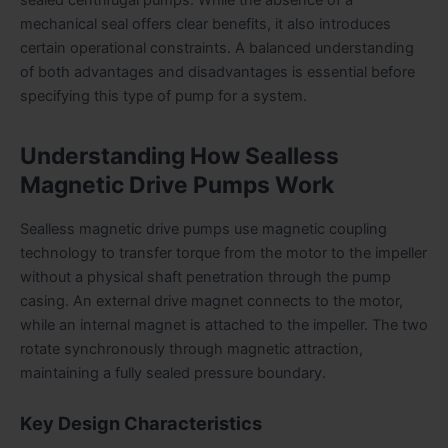
mechanical seal offers clear benefits, it also introduces
certain operational constraints. A balanced understanding
of both advantages and disadvantages is essential before
specifying this type of pump for a system.
Understanding How Sealless
Magnetic Drive Pumps Work
Sealless magnetic drive pumps use magnetic coupling
technology to transfer torque from the motor to the impeller
without a physical shaft penetration through the pump
casing. An external drive magnet connects to the motor,
while an internal magnet is attached to the impeller. The two
rotate synchronously through magnetic attraction,
maintaining a fully sealed pressure boundary.
Key Design Characteristics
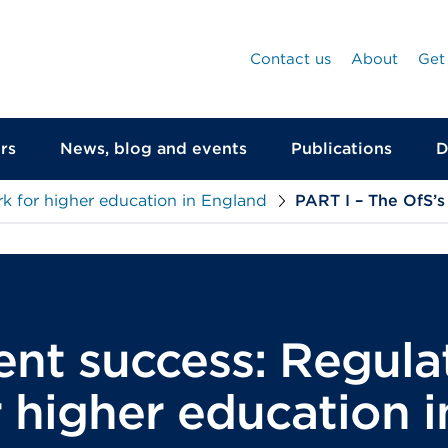
Contact us
About
Get
rs
News, blog and events
Publications
D
k for higher education in England
PART I – The OfS’s
ent success: Regula
 higher education 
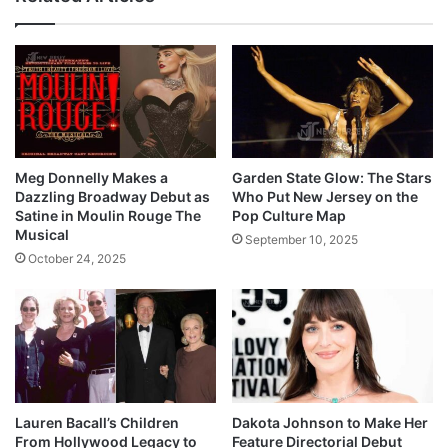
Meg Donnelly Makes a
Garden State Glow: The Stars
Dazzling Broadway Debut as
Who Put New Jersey on the
Satine in Moulin Rouge The
Pop Culture Map
Musical
September 10, 2025
October 24, 2025
Lauren Bacall’s Children
Dakota Johnson to Make Her
From Hollywood Legacy to
Feature Directorial Debut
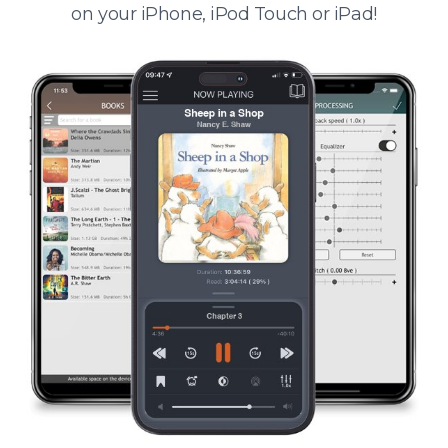
on your iPhone, iPod Touch or iPad!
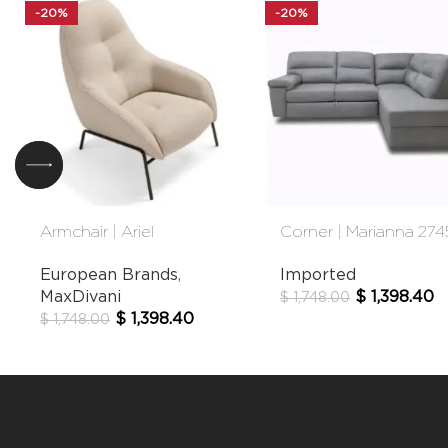
-20%
-20%
Armchair | Ariel
Corner | Marianna 274
European Brands
,
Imported
MaxDivani
$
1,398.40
$
1,748.00
$
1,398.40
$
1,748.00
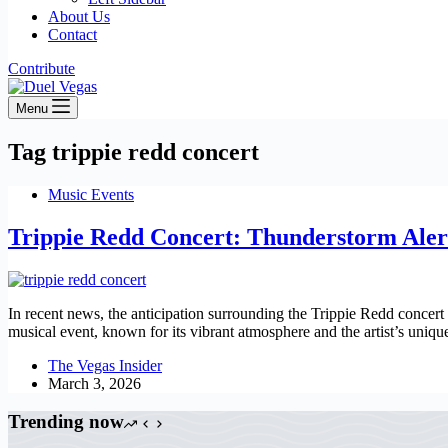
About Us
Contact
Contribute
Menu
Tag
trippie redd concert
Music Events
Trippie Redd Concert: Thunderstorm Aler
In recent news, the anticipation surrounding the Trippie Redd concert
musical event, known for its vibrant atmosphere and the artist’s uniq
The Vegas Insider
March 3, 2026
Trending now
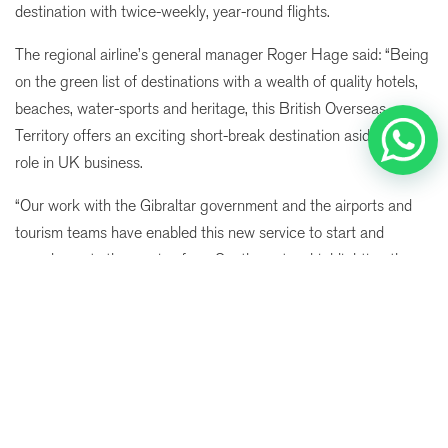
destination with twice-weekly, year-round flights.
The regional airline’s general manager Roger Hage said:
“Being
on the green list of destinations with a wealth of quality hotels,
beaches, water-sports and heritage, this British Overseas
Territory offers an exciting short-break destination aside from its
role in UK business.
“Our work with the Gibraltar government and the airports and
tourism teams have enabled this new service to start and
complements the service from Southampton, highlighting the
When
Promotion
Manage my booking
Who
pivotal role Eastern Airways is playing in growing air services
across all four home nations.”
Room 1
Birmingham airport aviaition director Tom Screen added: “The
adults
2
route has been unserved from Birmingham since 2017 so we
From 13 years
are delighted to add this to our choice of destinations, once
children
0
again, for our customers.
Up to 12 years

:: TASK GOAL ::
Please format every line of text in the material above as one numbered list, skipping any blank lines. Leave the pictures out of your answer.

:: TASK ANSWER ::
1. mechanical seal offers clear benefits, it also introduces
2. certain operational constraints. A balanced understanding
3. of both advantages and disadvantages is essential before
4. specifying this type of pump for a system.
5. Understanding How Sealless
6. Magnetic Drive Pumps Work
7. Sealless magnetic drive pumps use magnetic coupling
8. technology to transfer torque from the motor to the impeller
9. without a physical shaft penetration through the pump
10. casing. An external drive magnet connects to the motor,
11. while an internal magnet is attached to the impeller. The two
12. rotate synchronously through magnetic attraction,
13. maintaining a fully sealed pressure boundary.
14. Key Design Characteristics
15. Contact us
16. About
17. Get
18. rs
19. News, blog and events
20. Publications
21. D
22. k for higher education in England
23. PART I – The OfS’s
24. ent success: Regula
25.  higher education 
26. Meg Donnelly Makes a
27. Garden State Glow: The Stars
28. Dazzling Broadway Debut as
29. Who Put New Jersey on the
30. Satine in Moulin Rouge The
31. Pop Culture Map
32. Musical
33. September 10, 2025
34. October 24, 2025
35. Lauren Bacall’s Children
36. Dakota Johnson to Make Her
37. From Hollywood Legacy to
38. Feature Directorial Debut
39. on your iPhone, iPod Touch or iPad!
40. -20%
41. -20%
42. Armchair | Ariel
43. Corner | Marianna 274
44. European Brands
45. ,
46. Imported
47. MaxDivani
48. $
49. 1,398.40
50. $
51. 1,748.00
52. $
53. 1,398.40
54. $
55. 1,748.00
56. About Us
57. Contact
58. Contribute
59. Menu
60. Tag
61. trippie redd concert
62. Music Events
63. Trippie Redd Concert: Thunderstorm Aler
64. In recent news, the anticipation surrounding the Trippie Redd concert
65. musical event, known for its vibrant atmosphere and the artist’s uniq
66. The Vegas Insider
67. March 3, 2026
68. Trending now
69. destination with twice-weekly, year-round flights.
70. The regional airline’s general manager Roger Hage said:
71. “Being
72. on the green list of destinations with a wealth of quality hotels,
73. beaches, water-sports and heritage, this British Overseas
74. Territory offers an exciting short-break destination aside from its
75. role in UK business.
76. “Our work with the Gibraltar government and the airports and
77. tourism teams have enabled this new service to start and
78. complements the service from Southampton, highlighting the
79. When
80. Promotion
81. Manage my booking
82. Who
83. pivotal role Eastern Airways is playing in growing air services
84. across all four home nations.”
85. Room 1
86. Birmingham airport aviaition director Tom Screen added: “The
87. adults
88. 2
89. route has been unserved from Birmingham since 2017 so we
90. From 13 years
91. are delighted to add this to our choice of destinations, once
92. children
93. 0
94. again, for our customers.
95. Up to 12 years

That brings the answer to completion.